Different variations of the LAL test have been investigated using turbidimetry, which have yielded rapid tests of endotoxin detection conducting the test at higher temperatures than the normal ones, which are around 37 ºC, or, for instance, the introduction of the reagents in nano particles.
The PYROSTAR™ ES-F and the PYROSTAR™ ES-F/Plate reagents are products by Wako that serve for bacterial endotoxin detection by applying the scientific method of turbidimetry. These products are sold to be used in measurements made for research-related purposes. Under no circumstances should they be used as diagnostic methods.
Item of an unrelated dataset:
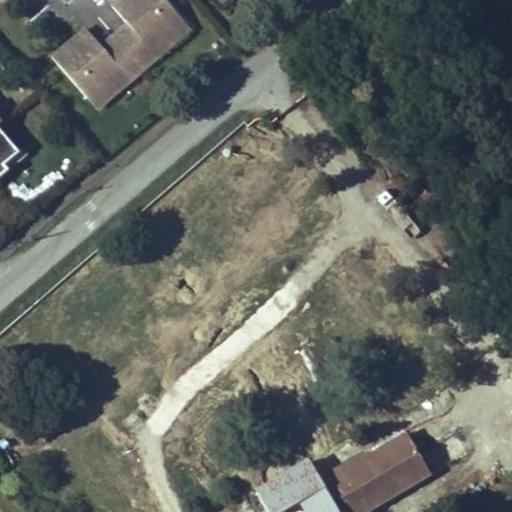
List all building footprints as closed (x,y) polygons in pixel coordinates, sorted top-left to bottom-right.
[(140,98),(124,80),(85,117),(101,134),(140,98)] [(0,166),(17,151),(0,128),(0,166)] [(0,235),(16,221),(2,205),(0,207),(0,235)] [(405,433),(365,458),(372,470),(355,480),(344,477),(341,472),(321,484),(318,479),(315,474),(294,487),(285,473),(255,491),(267,511),(280,511),(299,501),(305,511),(362,511),(428,473),(405,433)] [(372,470),(365,458),(341,472),(344,477),(355,480),(372,470)] [(321,484),(341,472),(337,467),(318,479),(321,484)] [(305,511),(299,501),(280,511),(305,511)]
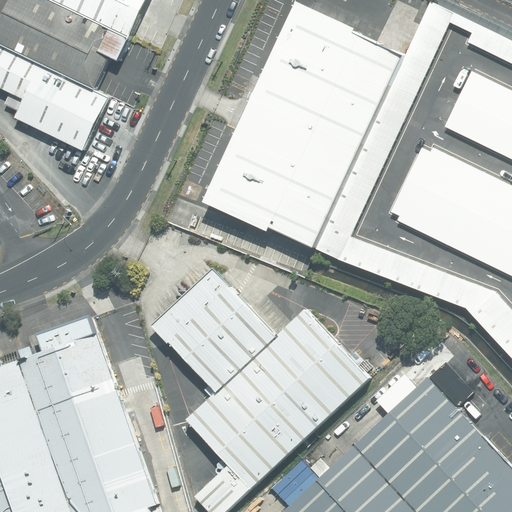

In order to use the reagent PYROSTAR™ ES-F/Plate, it is necessary to have a microplate reader like the Tecan Sunrise™ Microplate Reader and the corresponding software. The actual procedure consists of making measurements to have a calibration curve that covers between 10 units less and 10 units more than what the samples are predicted to be found. Measurements are made in positive and negative controls and the samples are measured in duplicate to ensure the quality of the measurements. Measurements should be taken every 40 seconds at 405 nm and at a temperature of 37 ºC on each one of the dishes of the microplate once the reagent PYROSTAR™ ES-F/Plate is added to the samples. The microplate reader monitors the turbidity of the samples in order to determine the time that the turbidity takes to appear, and with the transmittance data, the software calculates the regression curve that allows us to determine the concentration of endotoxins. This reagent includes the Curdlan (β-1, 3-glucan) to remove the interference that this compound produces and is sold with standard control endotoxin or without this substance.
Wako also manufactures a photometric instrument that can be used to measure the speed of change in the turbidity of the solution in the LAL test, called the Toxinometer® ET-6000. This instrument uses a LED of 430 nm wavelength as a source of light and also has the advantage of on-board temperature control, which is very important in this test.